Residual Tree Gaussian Processes
Conference
Format: IPS Abstract
Session: Invited Session 9A - Recent Advancements in Spatial and Spatiotemporal Statistics
Thursday 5 December 9:30 a.m. - 11 a.m. (Australia/Adelaide)
Abstract
Gaussian processes (GP) enjoy wide popularity in spatial statistics, uncertainty quantification, and machine learning. With the advance of measurement technologies and increasing computing power, large numbers of measurements and large-scale numerical simulations make traditional GP models and computational strategies inadequate in dealing with spatially heterogeneous and big data, especially in multi-dimensional domains. In recent years, several multi-scale or tree-based extensions of the GP have been introduced to model spatial nonstationarity and/or achieve scalable computation. In this talk, I introduce a new Bayesian tree-based GP inference framework called residual tree GP (ResGP).

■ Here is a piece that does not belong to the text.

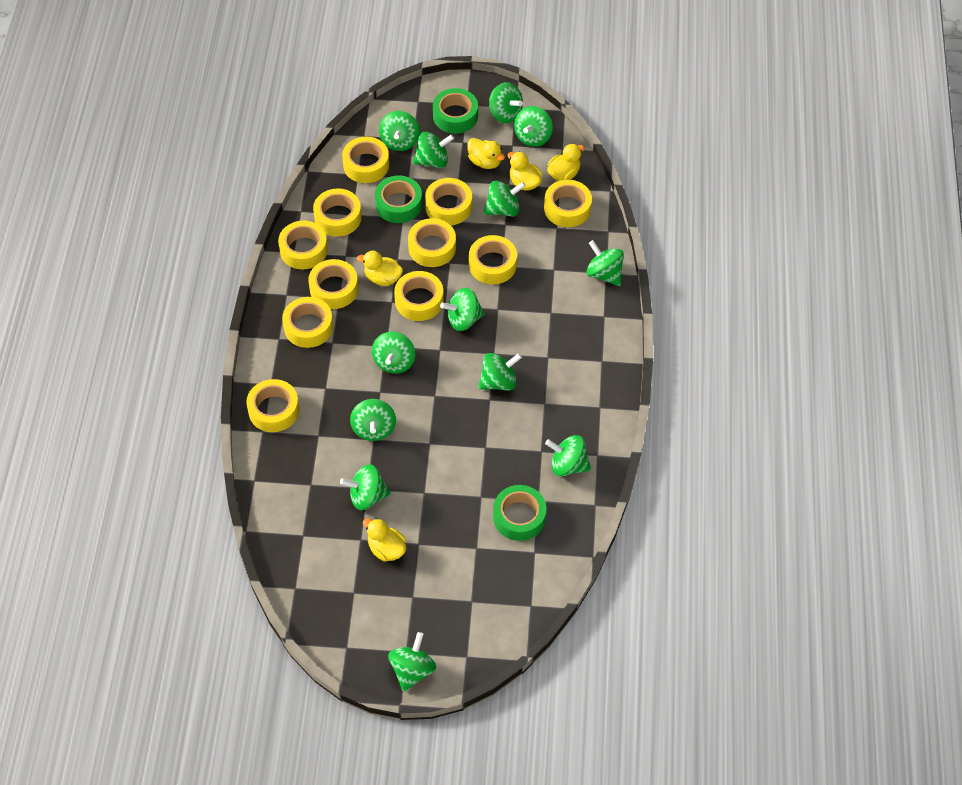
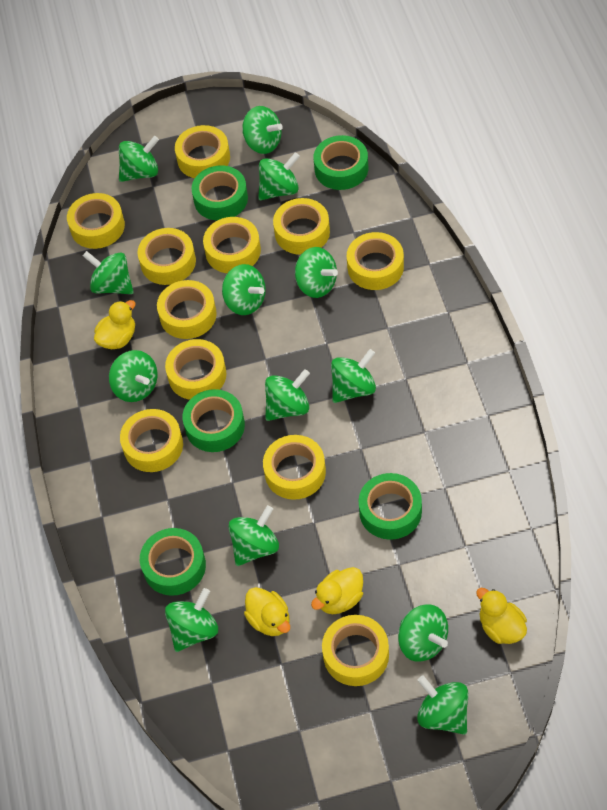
green tape: 3 -> 5
yellow duck: 5 -> 4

ResTGP combines key features of the treed GP and the multi-resolution GP, thereby enjoying the computational efficiency of the formal and the flexibility of the latter. Our main idea is to decompose a Gaussian process as well as the data at a cascade of resolutions across locations through iteratively computing predictive and residual processes, thereby characterizing the underlying covariance structure and achieving divide-and-conquer on the data points simultaneously. We also introduce a new computational strategy for Bayesian inference for ResTGP that does not rely on Metropolis-Hastings based stochastic tree search algorithms but is based on recursive message passing.